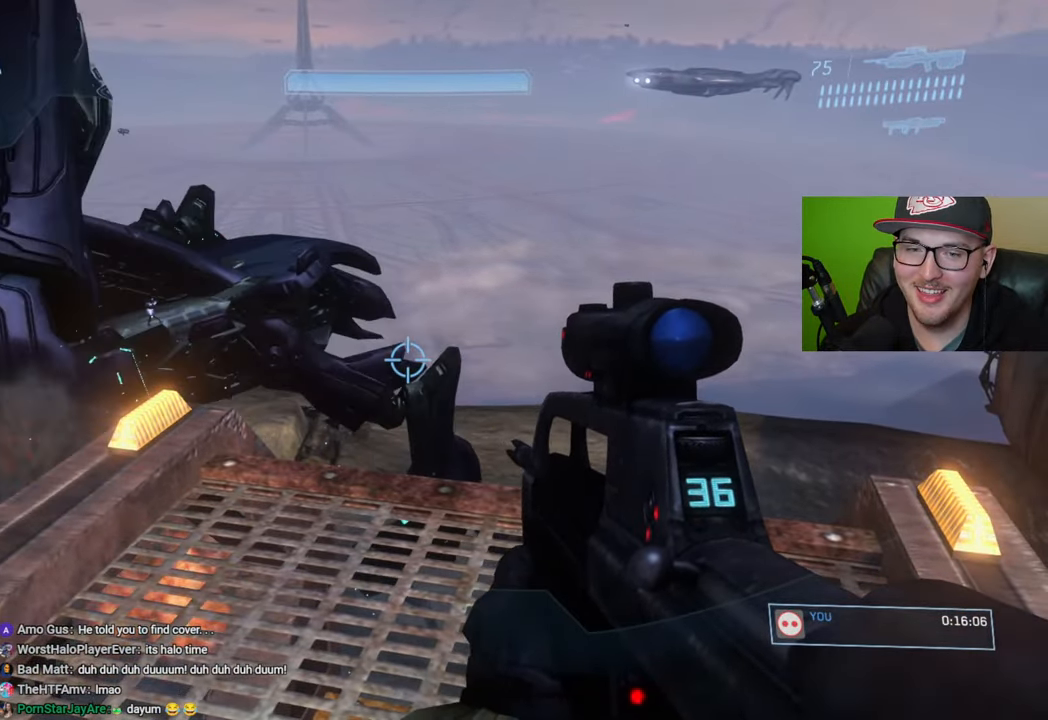
{"buttons": [], "left_stick": "center", "right_stick": "center", "events": []}
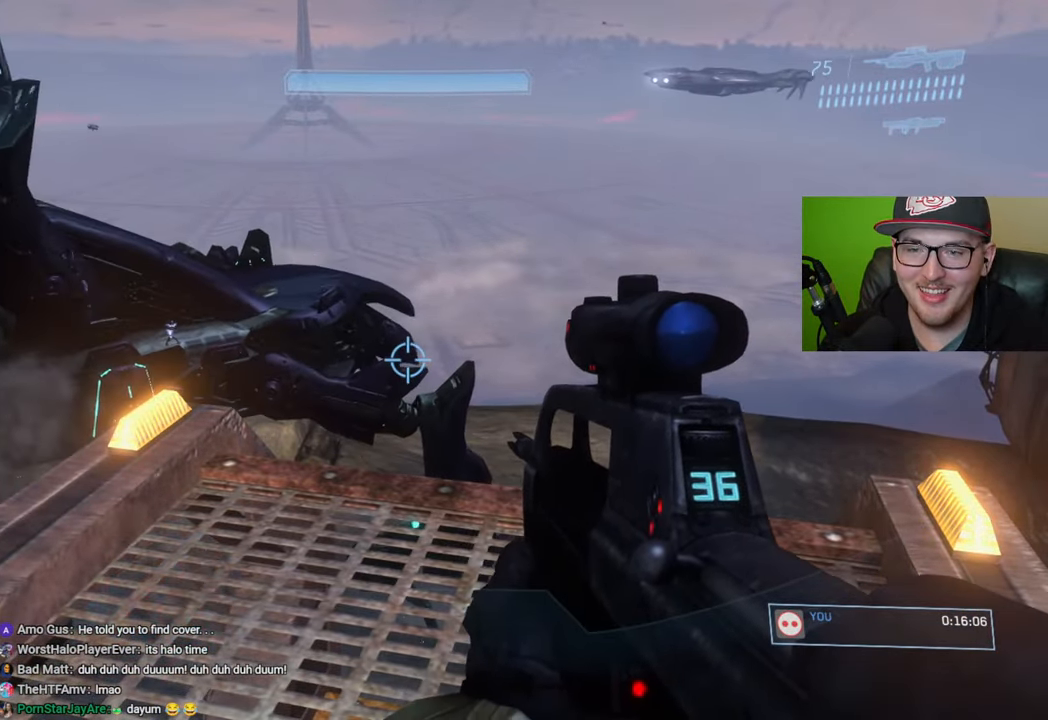
{"buttons": [], "left_stick": "up-left", "right_stick": "down", "events": [[233, "left_stick", "left"], [250, "right_stick", "right"], [317, "left_stick", "up-left"], [433, "right_stick", "down"]]}
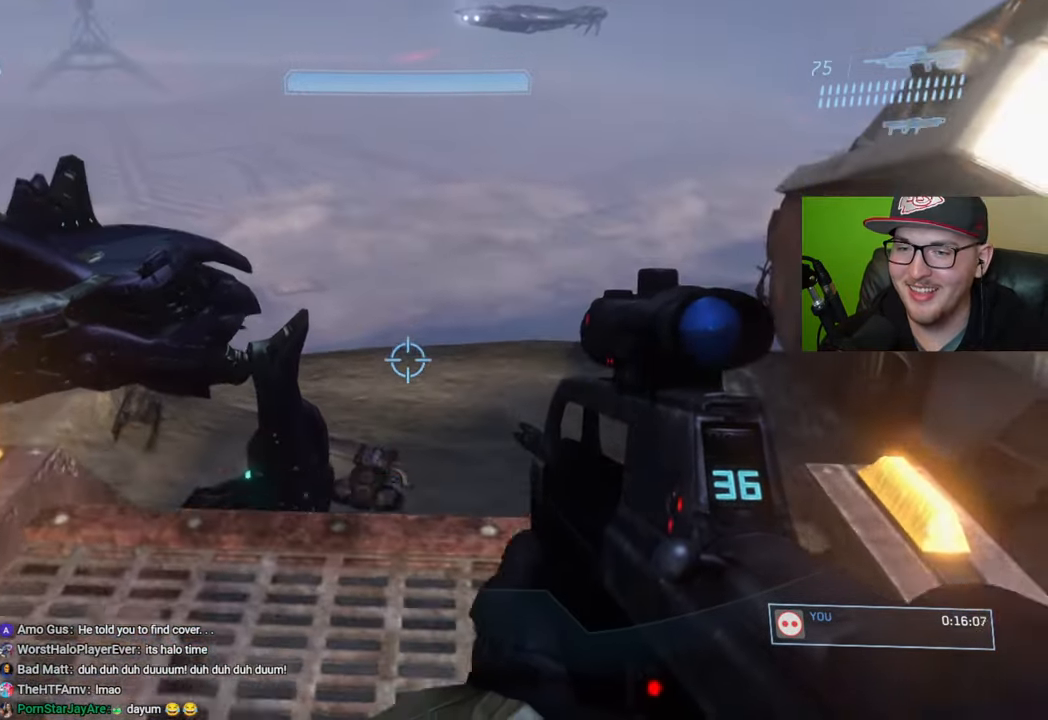
{"buttons": [], "left_stick": "center", "right_stick": "center", "events": [[33, "left_stick", "center"], [117, "right_stick", "center"]]}
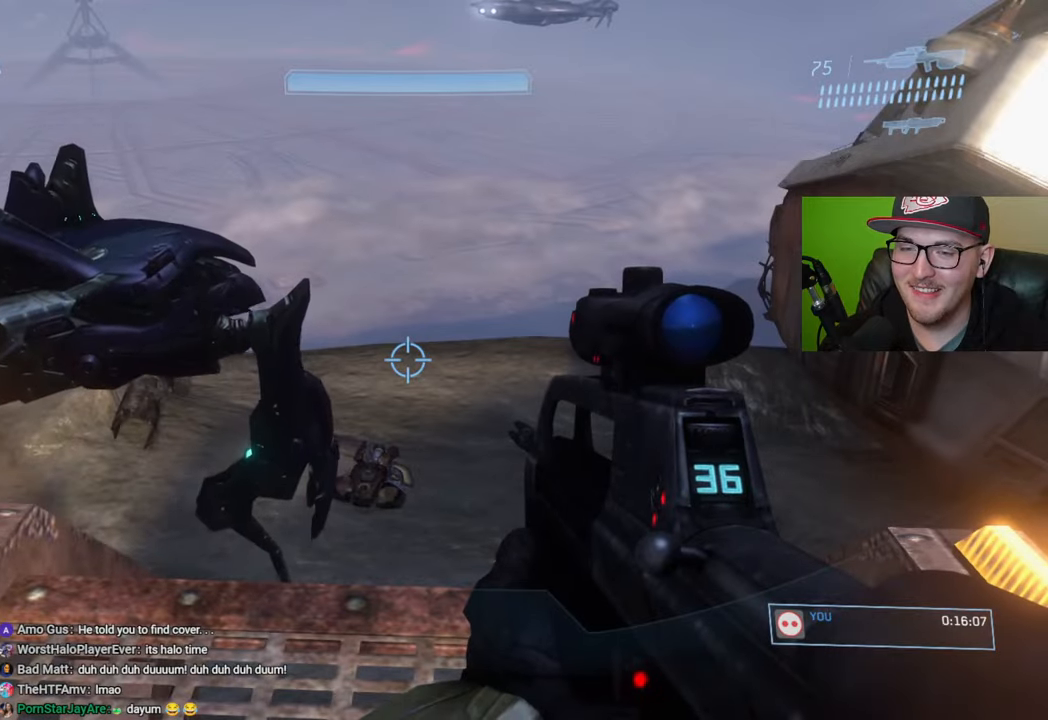
{"buttons": [], "left_stick": "center", "right_stick": "left", "events": [[467, "right_stick", "left"]]}
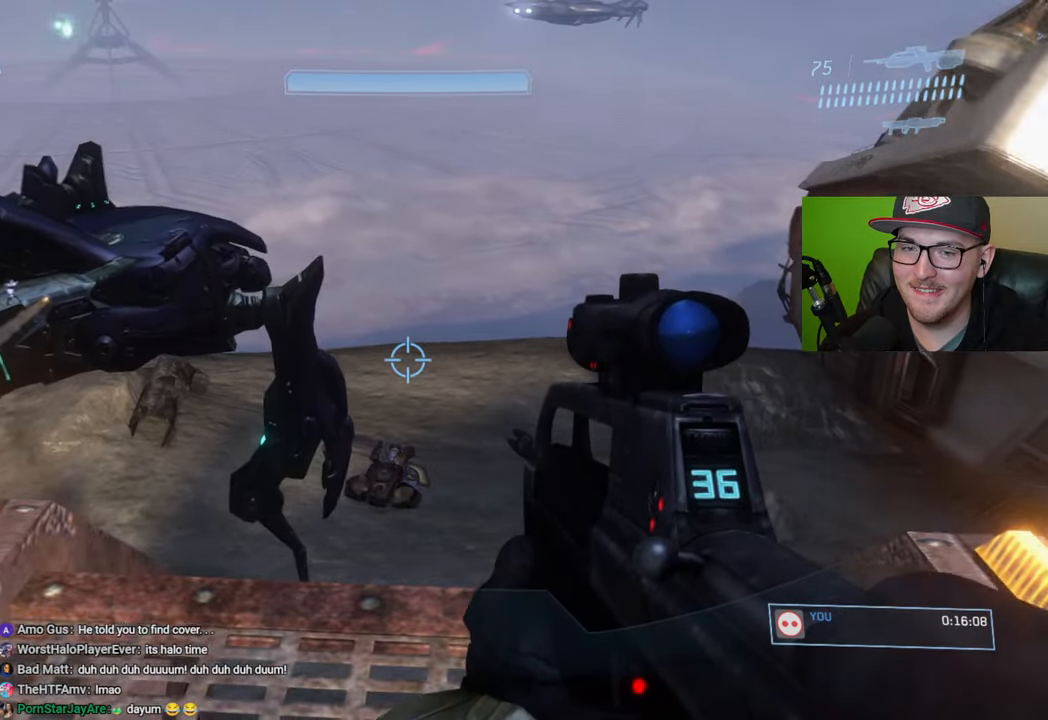
{"buttons": [], "left_stick": "center", "right_stick": "center", "events": [[150, "right_stick", "center"]]}
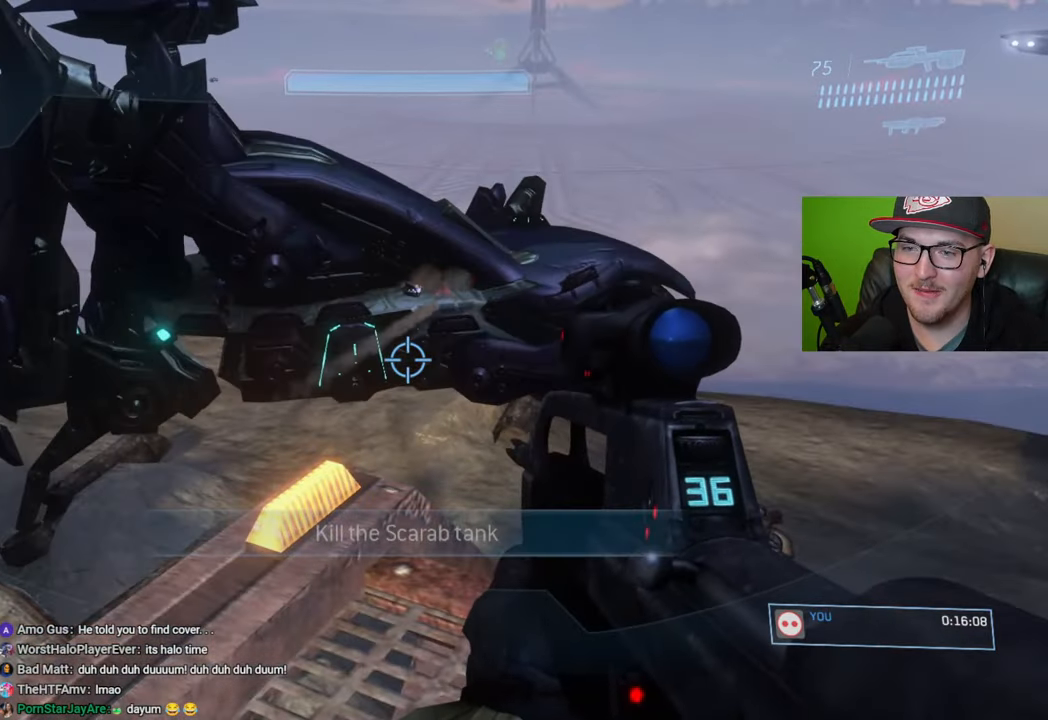
{"buttons": [], "left_stick": "center", "right_stick": "down", "events": [[83, "right_stick", "right"], [317, "right_stick", "center"], [500, "right_stick", "down"]]}
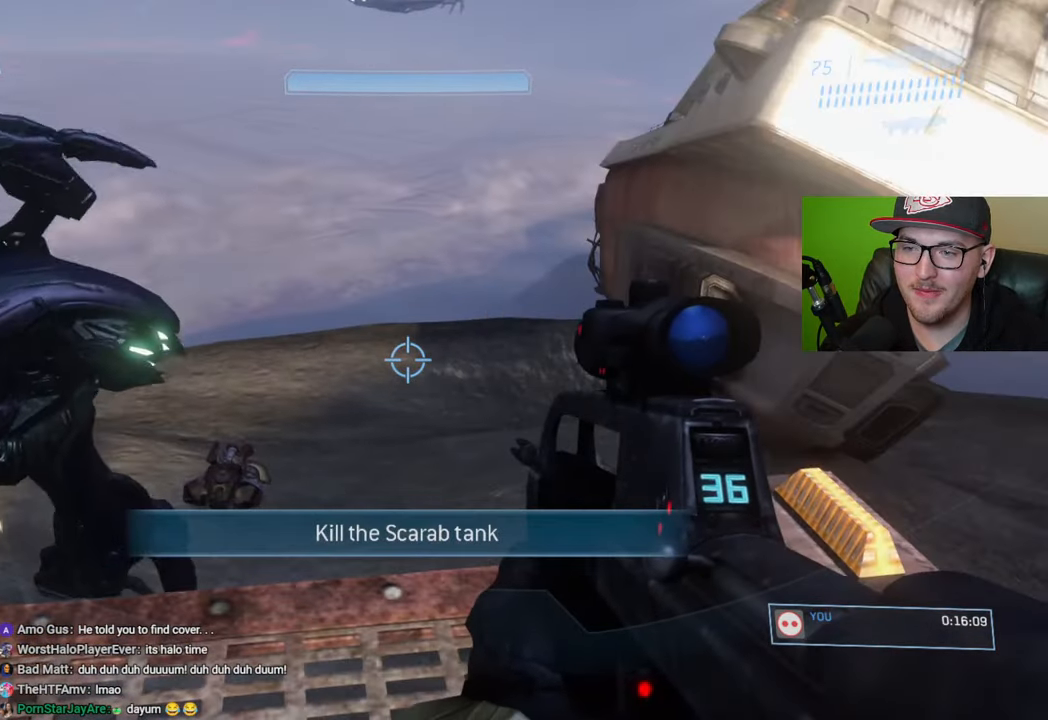
{"buttons": [], "left_stick": "center", "right_stick": "down", "events": [[150, "right_stick", "left"], [233, "right_stick", "center"], [300, "left_stick", "right"], [450, "right_stick", "down"], [500, "left_stick", "center"]]}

□ □ □

# Directions
The response must restate each line of the material above exactly and contain no images.

# Answer box
{"buttons": [], "left_stick": "center", "right_stick": "center", "events": []}
{"buttons": [], "left_stick": "up-left", "right_stick": "down", "events": [[233, "left_stick", "left"], [250, "right_stick", "right"], [317, "left_stick", "up-left"], [433, "right_stick", "down"]]}
{"buttons": [], "left_stick": "center", "right_stick": "center", "events": [[33, "left_stick", "center"], [117, "right_stick", "center"]]}
{"buttons": [], "left_stick": "center", "right_stick": "left", "events": [[467, "right_stick", "left"]]}
{"buttons": [], "left_stick": "center", "right_stick": "center", "events": [[150, "right_stick", "center"]]}
{"buttons": [], "left_stick": "center", "right_stick": "down", "events": [[83, "right_stick", "right"], [317, "right_stick", "center"], [500, "right_stick", "down"]]}
{"buttons": [], "left_stick": "center", "right_stick": "down", "events": [[150, "right_stick", "left"], [233, "right_stick", "center"], [300, "left_stick", "right"], [450, "right_stick", "down"], [500, "left_stick", "center"]]}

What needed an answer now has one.